The function will work like this -- pass in a string, receive an array of url strings in return. The function actually takes two arguments, but the second argument will be used strictly by the recursive function itself. Since we want to create an array of url strings, we pass in the string, but the function will create an array. As it finds each url within the string, it adds it to the array and passes the remainder of the string -- along with the array -- back to the function again. When no urls are left in the string, the array is complete and it is returned to the original caller. Here is the function, commented inline:

<cffunction name="getAllLinksFromPage" returntype="any">
  <cfargument name="thePage" type="string">
  <cfargument name="linkArray" type="array" default="#ArrayNew(1)#">
  <!--- Set up some local variables --->
  <cfset var sLenPos = "">
  <cfset var atag = "">
  <cfset var link = "">
  <cfset var linkXml = "">
  <cfset var linkXmlAttributes = "">
  <!--- Use a regular expression to find all links (<a> tags) on the page --->
  <cfif REFind("<a[\s\S]*?<\/a>",thePage)>
    <!--- If we find a link, use the regular expression syntax to return the string and position--->
    <cfset sLenPos=REFindNoCase("<a[\s\S]*?<\/a>",thePage,1,true) />
    <cfset atag = mid(thePage, sLenPos.pos[1], sLenPos.len[1]) />
    <cftry>
      <!--- Use XML function xmlparse to grab attributes for <a> tag --->
      <cfset linkXml = xmlparse(atag)>
      <cfset linkXmlAttributes = linkXml["a"]['xmlattributes']>
      <cfif structkeyexists(linkXmlAttributes,"href")>
        <!--- Put the href attribute into a variable --->
        <cfset link = linkXmlAttributes["href"]>
        <!--- Append the link to the array --->
        <cfset arrayappend(linkArray,link)/>
      </cfif>
      <cfcatch>
        <!--- Put an error handler here --->
      </cfcatch>
    </cftry>
    <!--- Test the remaining string AFTER the match for more links --->
    <cfif REFind("<a[\s\S]*?<\/a>",thePage,sLenPos.pos[1] + sLenPos.len[1])>
      <!--- Found another link -- pass the remainder of the page back to the function to extract more links --->
      <cfset linkArray = getAllLinksFromPage(Mid(thePage,sLenPos.pos[1] + sLenPos.len[1], len(thePage)), linkArray)>
    </cfif>
  </cfif>
  <!--- Finished -- all links now in linkarray--->
  <cfreturn linkarray />
</cffunction>

A few words of explanation -- recursion is a useful technique, but not the only way to accomplish the task. I used it simply for demonstration purposes, but it is efficient in this case and works well. The XMLParse function was used just to illustrate it's use in the context of grabbing tag attributes. We could have used a regular expression in this case as well.

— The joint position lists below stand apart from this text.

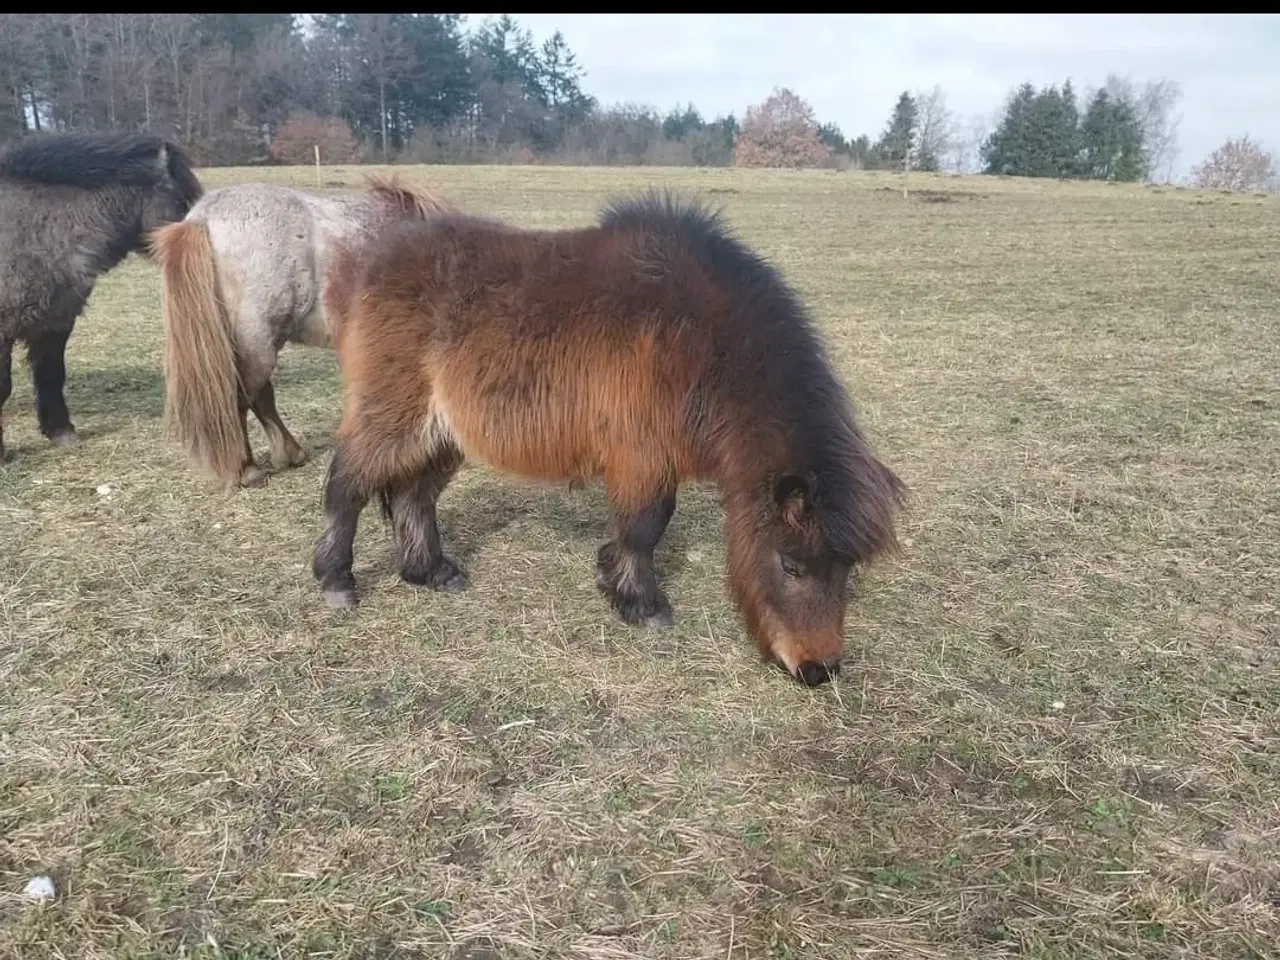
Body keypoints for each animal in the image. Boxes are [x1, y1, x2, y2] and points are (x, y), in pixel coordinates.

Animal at [149, 176, 455, 488]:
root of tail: (204, 217)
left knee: (261, 396)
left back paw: (288, 454)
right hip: (256, 341)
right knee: (243, 396)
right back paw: (249, 469)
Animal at [313, 189, 906, 686]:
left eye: (847, 570)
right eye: (791, 565)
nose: (818, 670)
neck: (701, 345)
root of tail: (372, 261)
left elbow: (637, 530)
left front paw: (609, 576)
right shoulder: (642, 457)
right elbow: (645, 528)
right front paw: (642, 604)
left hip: (443, 436)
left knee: (413, 497)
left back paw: (431, 572)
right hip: (395, 418)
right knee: (347, 484)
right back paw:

To utiilze the function, now we can remove the test <cfdump> tag and replace it with a function call, and another <cfdump> to dump the contents of the array.

<h1>Get URLs from a Web Page</h1>
<p>Enter an HTTP address to extract URLs from:</p>
<form id="form1" name="form1" method="post" action="">
  <input type="text" name="url" />
  <input type="submit" name="Submit" value="Submit" />
</form>
<cfif isdefined("form.submit")>
  <cfhttp method="get" url="#form.url#"></cfhttp>
  <cfset thePage = cfhttp.FileContent>
  <cfset theLinks = getAllLinksFromPage(thePage)>
  <cfdump var="#theLinks#">
</cfif>

The resulting page can now be run against any page. The following is the result of running it against the Community MX home page:


Figure 1: Links shown from www.communitymx.com

This technique has a lot of uses. I use this on the CMXTraneous blog to extract URLs from trackbacks to test for spam. Because it is done programmatically, you can use it in any situation where you need to extract links or any other item from an html or xml page.

Conclusion

This article has shown how to create a function to extract URLs from a string. In the article, several techniques were shown. We used <cfhttp> to put a web page into a string, regular expressions to extract tags from a string, xmlparse to extract attributes from a tag, and a recursive function to parse a string recursively until all items are extracted.